Past Features

March 25, 2015

Executive Amnesty Appeal in June?
5th Circuit may act then
Politco -- March 24, 2015  
Appeals court sets arguments in Obama immigration suit
    A federal appeals court announced Tuesday that it will hold an unusual oral argument session next month on the question of whether to stay a judge's order blocking President Barack Obama from carrying out new immigration executive actions he put forward last year.
    The 5th Circuit U.S. Court of Appeals said it will hold two hours of oral argument in New Orleans on April 17. The session is aimed not at the legal merits of the ruling U.S. District Court Judge Andrew Hanen issued last month, but on whether to grant the federal government's motion to put that order on hold while the appeal of his decision goes forward.
    Legal experts described as extraordinary the appeals court's decision to hold a public session focusing on a stay.
    "That's extremely rare," said University of Richmond Law Professor Carl Tobias. "Those are almost always addressed just on the papers and very quickly.....I guess they just see this as such a huge issue beteen states and administration they're giving it full-dress treatment."

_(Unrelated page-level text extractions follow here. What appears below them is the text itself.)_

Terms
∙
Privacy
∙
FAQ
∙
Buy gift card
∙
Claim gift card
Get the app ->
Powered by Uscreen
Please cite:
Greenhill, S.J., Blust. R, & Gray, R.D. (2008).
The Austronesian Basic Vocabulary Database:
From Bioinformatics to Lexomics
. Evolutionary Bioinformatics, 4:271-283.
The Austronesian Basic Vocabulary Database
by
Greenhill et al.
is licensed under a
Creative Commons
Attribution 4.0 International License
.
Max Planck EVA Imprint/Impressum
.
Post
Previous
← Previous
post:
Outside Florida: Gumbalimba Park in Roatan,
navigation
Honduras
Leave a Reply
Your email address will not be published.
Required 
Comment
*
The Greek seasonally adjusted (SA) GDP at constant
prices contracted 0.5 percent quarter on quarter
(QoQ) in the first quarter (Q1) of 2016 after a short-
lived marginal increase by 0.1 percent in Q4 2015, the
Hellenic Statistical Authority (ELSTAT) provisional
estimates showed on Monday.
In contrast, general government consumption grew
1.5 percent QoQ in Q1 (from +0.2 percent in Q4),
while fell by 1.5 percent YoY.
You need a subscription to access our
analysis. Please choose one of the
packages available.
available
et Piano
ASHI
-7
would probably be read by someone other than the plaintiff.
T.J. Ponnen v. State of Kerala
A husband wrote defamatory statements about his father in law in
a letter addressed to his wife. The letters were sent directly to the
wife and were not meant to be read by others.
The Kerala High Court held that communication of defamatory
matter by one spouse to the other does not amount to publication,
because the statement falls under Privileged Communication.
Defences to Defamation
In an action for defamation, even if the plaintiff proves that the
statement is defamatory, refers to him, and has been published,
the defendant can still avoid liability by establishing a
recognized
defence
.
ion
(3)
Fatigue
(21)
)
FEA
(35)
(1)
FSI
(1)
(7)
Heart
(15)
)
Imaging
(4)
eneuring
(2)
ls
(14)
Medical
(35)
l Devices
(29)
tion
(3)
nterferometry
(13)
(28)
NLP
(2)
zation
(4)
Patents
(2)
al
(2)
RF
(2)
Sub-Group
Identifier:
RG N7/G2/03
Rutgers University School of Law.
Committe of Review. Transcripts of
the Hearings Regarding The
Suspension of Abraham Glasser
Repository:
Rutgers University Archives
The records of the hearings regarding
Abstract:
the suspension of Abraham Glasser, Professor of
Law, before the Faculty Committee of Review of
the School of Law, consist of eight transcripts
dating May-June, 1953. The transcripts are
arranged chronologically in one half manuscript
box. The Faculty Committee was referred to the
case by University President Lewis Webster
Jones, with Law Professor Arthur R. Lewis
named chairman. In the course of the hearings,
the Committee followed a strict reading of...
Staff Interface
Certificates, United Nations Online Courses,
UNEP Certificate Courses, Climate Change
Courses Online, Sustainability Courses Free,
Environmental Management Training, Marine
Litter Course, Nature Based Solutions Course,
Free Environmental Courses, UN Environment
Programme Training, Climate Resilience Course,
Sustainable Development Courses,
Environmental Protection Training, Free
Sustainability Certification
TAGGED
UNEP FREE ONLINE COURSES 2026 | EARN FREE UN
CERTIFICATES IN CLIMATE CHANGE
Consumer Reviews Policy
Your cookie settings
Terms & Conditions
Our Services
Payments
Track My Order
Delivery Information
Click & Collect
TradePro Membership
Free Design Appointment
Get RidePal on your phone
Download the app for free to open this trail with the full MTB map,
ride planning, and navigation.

    The appeals court also granted the federal government's motion for an expedited appeal in the case that pits the administration against 26 states challenging the legality of Obama's immigration actions. The 5th Circuit set a briefing schedule for the so-called merits appeal that runs through mid-May, pointing to possible oral arguments on that question later that month or in June.
    "The rule of law is at the very heart of our case against President Obama's lawless immigration action," Texas Attorney General Ken Paxton said in a statement responding to the court's announcement. "We are a nation of laws, and we are proud to lead a bipartisan coalition of 26 states fighting this Administration's unilateral and unconstitutional use of executive power. We will vigorously oppose the president's illegal amnesty plan in court."
    A Justice Department spokeswoman declined to comment on the order.